● **What this task involves**
Only one stretch of the data is wanted: the line containing "left knee: (459, 378)", the line containing "left front paw: (456, 500)", and every line between them, copied exactly.

● **Data under study**
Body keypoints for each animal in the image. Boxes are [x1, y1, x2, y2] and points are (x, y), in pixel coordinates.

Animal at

...

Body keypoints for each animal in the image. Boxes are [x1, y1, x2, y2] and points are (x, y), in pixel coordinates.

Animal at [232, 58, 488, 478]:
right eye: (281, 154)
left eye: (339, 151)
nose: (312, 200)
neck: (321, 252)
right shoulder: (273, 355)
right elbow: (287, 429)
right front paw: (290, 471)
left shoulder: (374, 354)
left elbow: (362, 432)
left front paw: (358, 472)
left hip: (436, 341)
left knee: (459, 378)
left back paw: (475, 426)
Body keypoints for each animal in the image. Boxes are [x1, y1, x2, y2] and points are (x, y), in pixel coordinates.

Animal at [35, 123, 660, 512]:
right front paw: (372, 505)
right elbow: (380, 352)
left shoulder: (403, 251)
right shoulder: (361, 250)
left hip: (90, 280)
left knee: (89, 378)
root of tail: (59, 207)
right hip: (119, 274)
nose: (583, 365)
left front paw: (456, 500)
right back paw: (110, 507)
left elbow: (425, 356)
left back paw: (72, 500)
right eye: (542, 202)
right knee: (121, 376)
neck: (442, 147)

● **Answer below**
left knee: (459, 378)
left back paw: (475, 426)
Body keypoints for each animal in the image. Boxes are [x1, y1, x2, y2] and points are (x, y), in pixel coordinates.

Animal at [35, 123, 660, 512]:
right front paw: (372, 505)
right elbow: (380, 352)
left shoulder: (403, 251)
right shoulder: (361, 250)
left hip: (90, 280)
left knee: (89, 378)
root of tail: (59, 207)
right hip: (119, 274)
nose: (583, 365)
left front paw: (456, 500)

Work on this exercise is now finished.